▸ Exercise data
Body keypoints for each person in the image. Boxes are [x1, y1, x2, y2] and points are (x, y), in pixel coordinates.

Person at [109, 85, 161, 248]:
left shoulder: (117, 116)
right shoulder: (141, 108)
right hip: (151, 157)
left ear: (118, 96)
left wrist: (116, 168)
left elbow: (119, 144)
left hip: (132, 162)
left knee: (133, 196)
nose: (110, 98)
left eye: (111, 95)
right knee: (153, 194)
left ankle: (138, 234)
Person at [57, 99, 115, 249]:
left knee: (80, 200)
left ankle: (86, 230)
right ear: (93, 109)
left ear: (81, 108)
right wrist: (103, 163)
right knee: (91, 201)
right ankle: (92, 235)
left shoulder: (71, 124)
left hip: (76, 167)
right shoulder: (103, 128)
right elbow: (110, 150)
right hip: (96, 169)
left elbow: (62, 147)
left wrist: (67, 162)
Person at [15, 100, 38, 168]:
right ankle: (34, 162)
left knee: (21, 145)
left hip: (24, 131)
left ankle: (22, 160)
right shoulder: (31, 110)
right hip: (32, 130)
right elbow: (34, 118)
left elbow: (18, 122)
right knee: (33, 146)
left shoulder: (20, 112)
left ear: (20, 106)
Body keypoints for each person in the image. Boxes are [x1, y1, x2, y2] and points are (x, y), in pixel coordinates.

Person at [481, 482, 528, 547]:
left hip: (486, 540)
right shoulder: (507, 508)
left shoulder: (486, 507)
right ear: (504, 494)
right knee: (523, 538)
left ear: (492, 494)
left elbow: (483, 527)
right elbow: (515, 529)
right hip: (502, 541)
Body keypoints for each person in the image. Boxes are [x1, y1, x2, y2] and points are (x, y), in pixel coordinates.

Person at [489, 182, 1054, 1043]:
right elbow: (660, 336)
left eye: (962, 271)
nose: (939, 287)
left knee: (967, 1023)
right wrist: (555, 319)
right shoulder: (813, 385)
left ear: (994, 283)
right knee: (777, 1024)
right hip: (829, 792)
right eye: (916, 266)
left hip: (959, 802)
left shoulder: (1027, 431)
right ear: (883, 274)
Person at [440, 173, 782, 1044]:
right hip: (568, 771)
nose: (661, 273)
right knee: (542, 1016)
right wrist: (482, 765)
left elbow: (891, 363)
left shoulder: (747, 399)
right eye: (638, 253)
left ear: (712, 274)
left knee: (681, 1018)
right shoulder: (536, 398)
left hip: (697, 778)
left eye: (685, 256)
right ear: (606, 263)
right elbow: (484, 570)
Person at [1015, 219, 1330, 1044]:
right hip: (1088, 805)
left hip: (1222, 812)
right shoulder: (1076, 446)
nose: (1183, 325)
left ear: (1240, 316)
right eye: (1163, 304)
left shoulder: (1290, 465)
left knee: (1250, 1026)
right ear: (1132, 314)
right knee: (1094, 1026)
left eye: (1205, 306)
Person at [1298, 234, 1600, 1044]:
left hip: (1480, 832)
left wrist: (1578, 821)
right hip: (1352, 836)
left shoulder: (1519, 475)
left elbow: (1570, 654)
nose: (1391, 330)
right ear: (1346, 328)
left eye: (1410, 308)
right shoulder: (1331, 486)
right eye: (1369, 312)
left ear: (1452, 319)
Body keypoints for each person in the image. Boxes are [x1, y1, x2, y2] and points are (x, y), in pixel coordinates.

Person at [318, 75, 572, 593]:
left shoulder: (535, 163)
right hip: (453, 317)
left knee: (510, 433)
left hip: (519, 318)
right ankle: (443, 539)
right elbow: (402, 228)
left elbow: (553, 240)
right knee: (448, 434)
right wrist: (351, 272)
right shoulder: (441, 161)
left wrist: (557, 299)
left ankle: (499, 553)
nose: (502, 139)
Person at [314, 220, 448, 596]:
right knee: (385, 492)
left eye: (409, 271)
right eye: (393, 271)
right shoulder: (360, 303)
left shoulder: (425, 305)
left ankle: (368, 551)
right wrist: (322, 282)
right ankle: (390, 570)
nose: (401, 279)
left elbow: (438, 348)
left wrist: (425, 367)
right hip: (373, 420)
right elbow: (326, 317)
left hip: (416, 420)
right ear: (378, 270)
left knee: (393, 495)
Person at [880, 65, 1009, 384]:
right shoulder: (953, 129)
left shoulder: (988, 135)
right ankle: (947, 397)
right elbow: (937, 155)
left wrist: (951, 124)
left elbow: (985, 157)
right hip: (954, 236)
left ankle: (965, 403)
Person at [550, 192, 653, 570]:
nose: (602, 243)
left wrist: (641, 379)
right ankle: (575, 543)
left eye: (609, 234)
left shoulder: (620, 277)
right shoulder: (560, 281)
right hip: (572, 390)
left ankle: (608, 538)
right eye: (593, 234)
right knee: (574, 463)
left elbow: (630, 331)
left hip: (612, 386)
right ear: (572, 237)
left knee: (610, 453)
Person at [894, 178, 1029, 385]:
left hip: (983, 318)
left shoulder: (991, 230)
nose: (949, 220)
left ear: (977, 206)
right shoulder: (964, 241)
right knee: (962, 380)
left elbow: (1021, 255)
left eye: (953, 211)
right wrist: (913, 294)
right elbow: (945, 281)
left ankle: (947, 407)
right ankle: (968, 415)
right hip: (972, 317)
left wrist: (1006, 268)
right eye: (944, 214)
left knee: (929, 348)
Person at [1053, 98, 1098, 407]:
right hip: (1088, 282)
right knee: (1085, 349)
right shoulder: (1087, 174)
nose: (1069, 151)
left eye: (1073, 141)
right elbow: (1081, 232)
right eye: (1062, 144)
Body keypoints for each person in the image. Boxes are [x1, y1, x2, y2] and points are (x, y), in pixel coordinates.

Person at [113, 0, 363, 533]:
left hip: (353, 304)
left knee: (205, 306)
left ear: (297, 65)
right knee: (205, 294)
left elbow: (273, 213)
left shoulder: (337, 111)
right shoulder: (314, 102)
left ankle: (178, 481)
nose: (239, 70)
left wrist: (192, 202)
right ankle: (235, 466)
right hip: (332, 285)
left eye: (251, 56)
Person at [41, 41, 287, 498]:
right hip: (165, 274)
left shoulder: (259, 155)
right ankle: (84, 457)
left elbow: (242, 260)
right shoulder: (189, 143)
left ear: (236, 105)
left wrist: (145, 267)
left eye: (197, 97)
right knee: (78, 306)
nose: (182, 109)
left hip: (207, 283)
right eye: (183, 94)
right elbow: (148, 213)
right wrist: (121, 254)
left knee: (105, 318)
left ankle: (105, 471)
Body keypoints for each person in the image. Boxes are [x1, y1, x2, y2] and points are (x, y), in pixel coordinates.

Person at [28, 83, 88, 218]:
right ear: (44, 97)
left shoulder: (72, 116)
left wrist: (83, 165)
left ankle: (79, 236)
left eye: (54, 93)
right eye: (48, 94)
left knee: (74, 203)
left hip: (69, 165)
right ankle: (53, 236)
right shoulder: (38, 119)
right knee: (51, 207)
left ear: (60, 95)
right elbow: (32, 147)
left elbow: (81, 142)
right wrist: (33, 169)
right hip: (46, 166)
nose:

▸ Exercise directions
Once you find the line with "left knee: (105, 318)" above, print it and every line after it up to and including the line with "left ankle: (79, 236)", exactly as written and nothing else.

▸ Exercise response
left knee: (105, 318)
left ankle: (105, 471)
Body keypoints for each person in the image. Boxes are [x1, y1, x2, y2] and points are (x, y), in pixel coordinates.

Person at [28, 83, 88, 218]:
right ear: (44, 97)
left shoulder: (72, 116)
left wrist: (83, 165)
left ankle: (79, 236)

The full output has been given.